Text section ->
Section 8.10. Severability. Wherever possible, each provision of this
Agreement shall be interpreted in such a manner as to be effective and valid
under applicable law, but if any provision of this Agreement shall be prohibited
by or invalid under applicable law, such provision shall be ineffective only to
the extent of such prohibition or invalidity without invalidating the remainder
of such provision or the remaining provisions of this Agreement.
Section 8.11. Section Titles. The section titles and table of contents
contained in this Agreement are and shall be without substantive meaning or
content of any kind whatsoever and are not a part of the agreement between the
parties hereto.
Section 8.12. Limited Recourse. (a) The obligations of the Issuer under
this Agreement are solely the obligations of the Issuer. No recourse shall be
had for any obligation or claim arising out of or based upon this Agreement
against any incorporator, shareholder, officer, manager, member or director,
past, present or future, of the Issuer or of any successor or of its constituent
members or its other Affiliates, either directly or through the Issuer or any
successor, whether by virtue of any constitution, statute or rule of law or by
the enforcement of any assessment or penalty or otherwise, all such liability
being, by acceptance hereof and as part of the consideration for the acceptance
hereof, expressly waived and released. Any accrued obligations owing by the
Issuer under this Agreement shall be payable by the Issuer solely to the extent
that funds are available therefor from time to time in accordance with the
provisions of Section 2.13 (provided that such accrued obligations shall not be
extinguished until paid in full).
(b) The obligations of the Servicer under this Agreement
are solely the obligations of the Servicer. No recourse shall be had
for the payment of any amount owing hereunder or any other obligation
or claim arising out of or based upon this Agreement, against any
shareholder, employee, officer, manager, member or director, agent or
organizer, past, present or future, of the Servicer or of any successor
thereto, either directly or through the Servicer or any successor
thereto, whether by virtue of any constitution, statute or rule of law
or by the enforcement of any assessment or penalty or otherwise, all
such liability being, by acceptance hereof and as part of the
consideration for the acceptance hereof, expressly waived and released.

Extracted material ->
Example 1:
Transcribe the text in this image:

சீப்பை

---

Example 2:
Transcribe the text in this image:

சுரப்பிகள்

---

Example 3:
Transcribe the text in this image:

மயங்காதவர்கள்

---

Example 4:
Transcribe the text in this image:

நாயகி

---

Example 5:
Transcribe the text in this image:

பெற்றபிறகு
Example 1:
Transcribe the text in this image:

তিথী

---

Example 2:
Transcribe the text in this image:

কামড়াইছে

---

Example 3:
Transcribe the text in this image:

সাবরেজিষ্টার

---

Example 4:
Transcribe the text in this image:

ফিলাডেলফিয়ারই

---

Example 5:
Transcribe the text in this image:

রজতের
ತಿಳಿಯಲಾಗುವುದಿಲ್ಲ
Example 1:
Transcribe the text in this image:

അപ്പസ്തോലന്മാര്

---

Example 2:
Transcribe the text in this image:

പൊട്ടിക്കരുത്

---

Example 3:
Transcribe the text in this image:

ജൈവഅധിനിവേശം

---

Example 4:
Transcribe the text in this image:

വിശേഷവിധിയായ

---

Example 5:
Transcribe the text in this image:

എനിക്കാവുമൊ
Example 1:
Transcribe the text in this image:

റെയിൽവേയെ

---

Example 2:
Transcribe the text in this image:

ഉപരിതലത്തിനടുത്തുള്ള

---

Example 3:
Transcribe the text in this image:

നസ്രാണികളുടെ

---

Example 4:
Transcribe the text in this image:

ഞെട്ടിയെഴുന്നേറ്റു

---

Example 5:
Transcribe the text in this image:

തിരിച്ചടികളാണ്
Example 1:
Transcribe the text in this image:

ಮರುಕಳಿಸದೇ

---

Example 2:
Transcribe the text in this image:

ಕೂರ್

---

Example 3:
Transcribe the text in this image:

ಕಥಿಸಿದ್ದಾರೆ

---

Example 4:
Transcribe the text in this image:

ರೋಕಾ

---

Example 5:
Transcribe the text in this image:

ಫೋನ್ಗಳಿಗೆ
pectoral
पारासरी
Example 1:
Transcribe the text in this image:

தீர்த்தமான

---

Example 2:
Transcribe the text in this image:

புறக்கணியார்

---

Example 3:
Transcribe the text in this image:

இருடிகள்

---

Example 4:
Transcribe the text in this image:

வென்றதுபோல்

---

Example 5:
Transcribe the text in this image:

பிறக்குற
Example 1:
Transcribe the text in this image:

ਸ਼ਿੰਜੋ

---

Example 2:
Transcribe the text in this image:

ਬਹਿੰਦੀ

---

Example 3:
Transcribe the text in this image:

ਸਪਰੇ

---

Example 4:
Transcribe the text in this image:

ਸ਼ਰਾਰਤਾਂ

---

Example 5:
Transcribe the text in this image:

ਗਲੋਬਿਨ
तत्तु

What to do ->
1 – In the agreement excerpt, what status does Section 8.11 give to the section titles and table of contents?
2 – Continue the agreement excerpt on severability and limited recourse from its last sentence onward.

Answers provided ->
1 – They have no substantive meaning or content of any kind and are not part of the agreement between the parties.

2 –
Section 8.13. Further Assurances. The Servicer shall, at its sole cost
and expense, promptly and duly execute and deliver any and all further
instruments and documents, and take such further action, that may be necessary
or desirable or that the Issuer may request to enable the Issuer to exercise and
enforce its rights under this Agreement or otherwise carry out more effectively
the provisions and purposes of this Agreement.
Section 8.14. Pledge of Assets. The Servicer hereby acknowledges that
the Issuer has granted a security interest in the Collateral to the Indenture
Trustee under the Indenture, and hereby waives any defenses it may have against
the Indenture Trustee for the enforcement of this Agreement in the event of
foreclosure by the Indenture Trustee against the Collateral. Accordingly, the
parties hereto agree that, in the event of foreclosure by the Indenture Trustee
Servicing Agreement
-14-
against the Collateral, the Indenture Trustee shall have the right to enforce
this Agreement and the full performance by the parties hereto of their
obligations and undertakings set forth herein. The Servicer hereby agrees to
deliver to the Indenture Trustee a copy of all notices to be delivered by the
Servicer to the Issuer hereunder.
Section 8.15. Waiver of Setoff. The Servicer hereby waives any right of
setoff that it may have for amounts owing to it under or in connection with this
Agreement.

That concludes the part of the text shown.